This recorded training provides a general overview of student rights in education. Some information is specific to students impacted by mental health conditions.

The formal content begins about four minutes into the video and ends at about 46 minutes.

Here are a few examples of topics addressed:

  • Does my student have the right to be evaluated for special education if they refuse to go to school because of anxiety?
  • What accommodations are reasonable to ask for?
  • What services might be possible for my student who struggles with emotional regulation?
  • Can counseling be a related service?
  • Are there protections for a student because of suicidal thoughts or attempts?
  • What support is available for a student with a disability condition who isn’t prepared for adulthood because high school got interrupted by the pandemic?

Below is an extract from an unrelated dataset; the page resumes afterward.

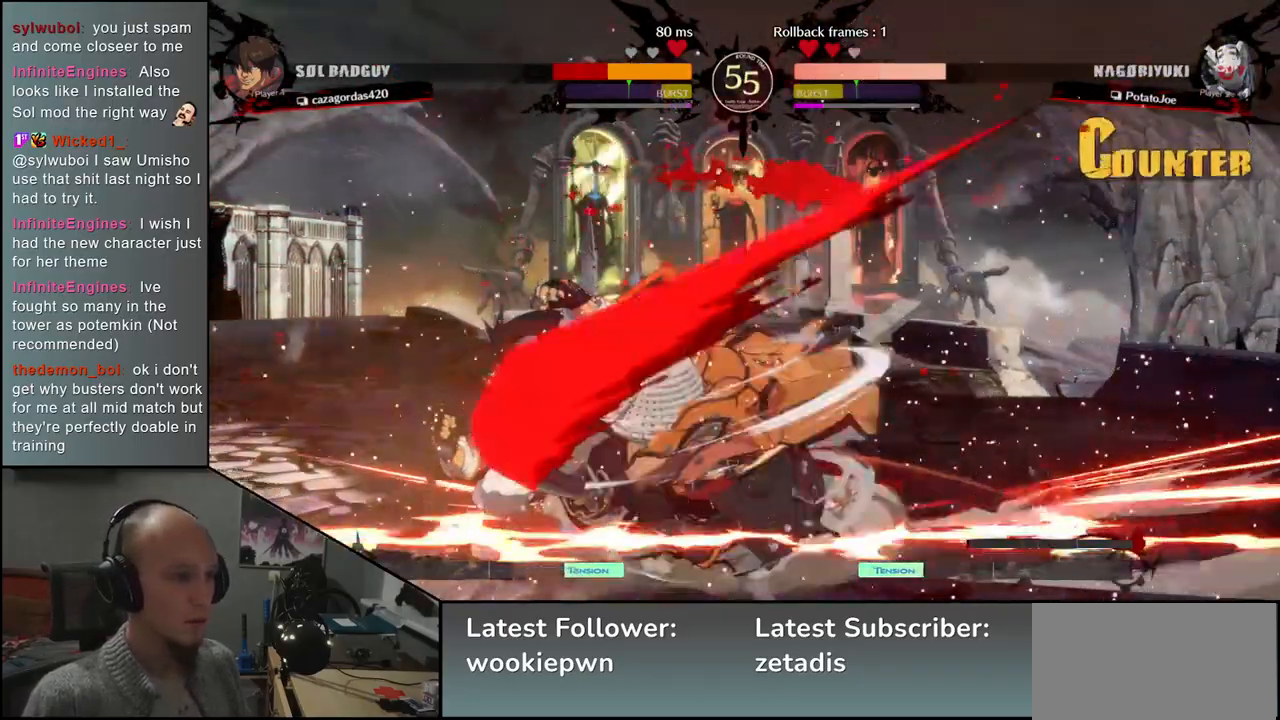
Gameplay with a controller (arcade stick); each line is a JSON object with the inputs held at the frame after it (dt_ms = milliseconds from this image to that frame). "events" lists button and stick changes between this image and that frame as [ms after this image, input, new state], when the widget could be followed in between. Not read: L3 R3 other_buttons.
{"dt_ms": 1000, "buttons": [], "left_stick": "right"}
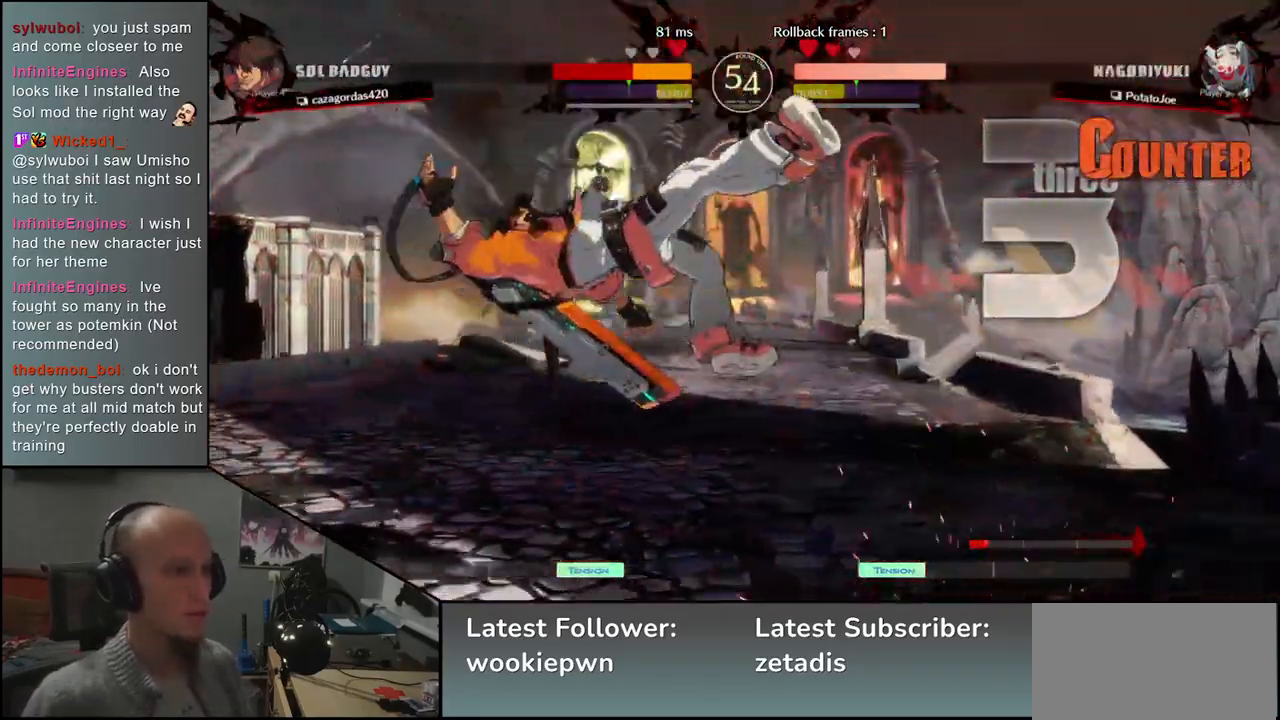
{"dt_ms": 500, "buttons": ["TRIANGLE"], "left_stick": "center", "events": [[33, "left_stick", "center"], [83, "TRIANGLE", "down"], [183, "TRIANGLE", "up"], [433, "TRIANGLE", "down"]]}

Additional information about mental health education and services at school, the overall layout of youth behavioral health in Washington State, and where to find family support is included in a PAVE article: Mental Health Education and Support at School can be Critical.

To seek education, training, and support from the National Alliance on Mental illness, look for a virtual training or information about a local affiliate near you, listed on the NAMI WA website.

One place to access behavioral health services for children and youth anywhere in Washington is through the Seattle Children’s Hospital Mental Health Referral Service: 833-303-5437, Monday-Friday, 8 a.m. to 5 p.m.

Families and young people can reach out for individualized assistance from PAVE’s Parent Training and Information (PTI) staff at PAVE. Click Get Help or call 800-572-7368.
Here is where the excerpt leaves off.